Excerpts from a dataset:
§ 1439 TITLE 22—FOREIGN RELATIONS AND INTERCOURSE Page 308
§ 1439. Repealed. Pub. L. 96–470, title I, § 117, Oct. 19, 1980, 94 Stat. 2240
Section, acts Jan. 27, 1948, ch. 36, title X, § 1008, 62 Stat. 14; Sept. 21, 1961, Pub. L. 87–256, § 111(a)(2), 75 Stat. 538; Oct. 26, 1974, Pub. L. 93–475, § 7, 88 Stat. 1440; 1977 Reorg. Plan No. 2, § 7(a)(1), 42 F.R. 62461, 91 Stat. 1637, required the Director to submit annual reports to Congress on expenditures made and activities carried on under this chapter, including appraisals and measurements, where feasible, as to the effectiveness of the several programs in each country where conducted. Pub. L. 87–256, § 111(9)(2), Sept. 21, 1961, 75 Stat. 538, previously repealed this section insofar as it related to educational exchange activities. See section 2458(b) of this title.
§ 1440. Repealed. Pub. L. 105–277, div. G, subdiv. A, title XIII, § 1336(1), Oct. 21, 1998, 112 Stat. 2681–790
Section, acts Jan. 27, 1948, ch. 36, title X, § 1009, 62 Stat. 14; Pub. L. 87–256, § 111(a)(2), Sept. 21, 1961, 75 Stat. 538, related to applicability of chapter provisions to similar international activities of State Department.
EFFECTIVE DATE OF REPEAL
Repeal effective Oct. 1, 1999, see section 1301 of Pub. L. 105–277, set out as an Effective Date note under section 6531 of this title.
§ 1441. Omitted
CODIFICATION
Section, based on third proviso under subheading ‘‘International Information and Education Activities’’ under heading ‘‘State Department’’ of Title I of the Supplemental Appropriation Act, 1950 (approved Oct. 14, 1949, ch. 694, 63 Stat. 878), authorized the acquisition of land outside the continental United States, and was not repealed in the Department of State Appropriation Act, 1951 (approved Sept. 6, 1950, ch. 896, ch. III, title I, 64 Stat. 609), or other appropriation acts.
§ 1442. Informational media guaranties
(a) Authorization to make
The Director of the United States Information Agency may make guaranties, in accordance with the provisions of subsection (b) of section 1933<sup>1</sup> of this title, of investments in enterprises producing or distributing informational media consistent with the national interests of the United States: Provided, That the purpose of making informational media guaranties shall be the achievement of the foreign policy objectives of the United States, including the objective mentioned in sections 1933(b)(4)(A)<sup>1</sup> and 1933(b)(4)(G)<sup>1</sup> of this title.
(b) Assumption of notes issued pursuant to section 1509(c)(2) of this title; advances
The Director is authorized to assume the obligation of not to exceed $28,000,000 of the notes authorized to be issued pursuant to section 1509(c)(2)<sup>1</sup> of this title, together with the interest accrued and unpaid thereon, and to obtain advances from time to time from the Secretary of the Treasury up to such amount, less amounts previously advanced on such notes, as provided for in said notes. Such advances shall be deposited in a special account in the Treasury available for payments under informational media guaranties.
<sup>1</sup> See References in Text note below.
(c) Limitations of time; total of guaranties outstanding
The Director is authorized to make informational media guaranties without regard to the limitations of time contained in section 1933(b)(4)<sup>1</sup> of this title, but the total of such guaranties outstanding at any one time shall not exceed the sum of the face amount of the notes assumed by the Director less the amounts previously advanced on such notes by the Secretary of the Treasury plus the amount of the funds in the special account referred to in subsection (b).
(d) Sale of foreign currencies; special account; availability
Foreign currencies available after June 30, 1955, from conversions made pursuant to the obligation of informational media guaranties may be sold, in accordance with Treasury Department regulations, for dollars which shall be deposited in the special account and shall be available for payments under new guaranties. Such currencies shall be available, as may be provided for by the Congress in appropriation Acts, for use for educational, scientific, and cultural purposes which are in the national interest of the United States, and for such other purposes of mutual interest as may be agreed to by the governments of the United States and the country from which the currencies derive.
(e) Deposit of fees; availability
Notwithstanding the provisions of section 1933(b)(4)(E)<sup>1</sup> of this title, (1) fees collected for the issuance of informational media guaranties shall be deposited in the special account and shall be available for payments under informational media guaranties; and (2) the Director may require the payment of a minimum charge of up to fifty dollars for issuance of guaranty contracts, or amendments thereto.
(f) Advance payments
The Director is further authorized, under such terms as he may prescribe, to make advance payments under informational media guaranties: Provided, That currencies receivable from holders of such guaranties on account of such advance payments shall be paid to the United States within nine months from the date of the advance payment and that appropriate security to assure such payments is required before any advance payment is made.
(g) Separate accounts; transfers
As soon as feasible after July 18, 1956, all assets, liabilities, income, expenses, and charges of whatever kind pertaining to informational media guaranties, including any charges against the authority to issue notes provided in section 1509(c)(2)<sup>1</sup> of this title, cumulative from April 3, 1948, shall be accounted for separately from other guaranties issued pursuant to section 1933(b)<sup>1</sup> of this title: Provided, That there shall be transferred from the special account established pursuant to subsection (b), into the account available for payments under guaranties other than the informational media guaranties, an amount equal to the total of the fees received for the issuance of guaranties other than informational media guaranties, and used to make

### Task brief
The reply is to be one number, the count of lines in the records above that contain "notes".

### Result below
4